Rows from a dataset:
◇ ◇ ◇ ◇ ◇

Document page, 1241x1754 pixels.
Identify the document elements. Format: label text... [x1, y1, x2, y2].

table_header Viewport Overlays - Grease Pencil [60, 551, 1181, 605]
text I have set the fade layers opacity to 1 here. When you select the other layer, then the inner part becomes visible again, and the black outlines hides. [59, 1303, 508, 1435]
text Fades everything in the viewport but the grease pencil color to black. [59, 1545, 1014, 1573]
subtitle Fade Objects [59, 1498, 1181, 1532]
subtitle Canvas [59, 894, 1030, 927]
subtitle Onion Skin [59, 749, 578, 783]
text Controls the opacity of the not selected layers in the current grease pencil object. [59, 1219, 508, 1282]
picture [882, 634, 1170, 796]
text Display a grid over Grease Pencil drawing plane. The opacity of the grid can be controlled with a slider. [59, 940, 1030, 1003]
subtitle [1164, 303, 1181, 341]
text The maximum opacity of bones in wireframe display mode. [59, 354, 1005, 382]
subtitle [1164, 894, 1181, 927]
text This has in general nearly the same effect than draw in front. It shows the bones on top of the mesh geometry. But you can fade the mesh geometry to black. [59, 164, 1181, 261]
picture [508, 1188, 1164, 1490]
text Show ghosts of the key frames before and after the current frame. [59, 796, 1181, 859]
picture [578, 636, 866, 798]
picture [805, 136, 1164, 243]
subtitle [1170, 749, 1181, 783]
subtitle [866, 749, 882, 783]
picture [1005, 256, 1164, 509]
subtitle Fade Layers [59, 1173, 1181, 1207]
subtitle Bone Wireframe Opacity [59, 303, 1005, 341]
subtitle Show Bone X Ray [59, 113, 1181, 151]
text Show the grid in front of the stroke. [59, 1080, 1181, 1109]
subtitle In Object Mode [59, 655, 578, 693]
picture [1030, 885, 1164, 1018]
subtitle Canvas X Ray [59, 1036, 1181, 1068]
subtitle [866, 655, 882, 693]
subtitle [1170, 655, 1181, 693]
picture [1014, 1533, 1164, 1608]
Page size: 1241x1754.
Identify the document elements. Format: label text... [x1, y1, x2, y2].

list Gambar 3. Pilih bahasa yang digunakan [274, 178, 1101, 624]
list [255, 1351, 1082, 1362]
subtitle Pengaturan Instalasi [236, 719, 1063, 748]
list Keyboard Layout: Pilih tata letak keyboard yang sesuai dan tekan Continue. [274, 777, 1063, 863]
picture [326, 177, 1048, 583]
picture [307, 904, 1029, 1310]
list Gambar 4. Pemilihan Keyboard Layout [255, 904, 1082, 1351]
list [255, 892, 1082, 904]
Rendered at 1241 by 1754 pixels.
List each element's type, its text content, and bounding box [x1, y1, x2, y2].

◇ ◇ ◇ ◇ ◇

Count how many lines in the rows above contain the word "pixels", and give only that number.

2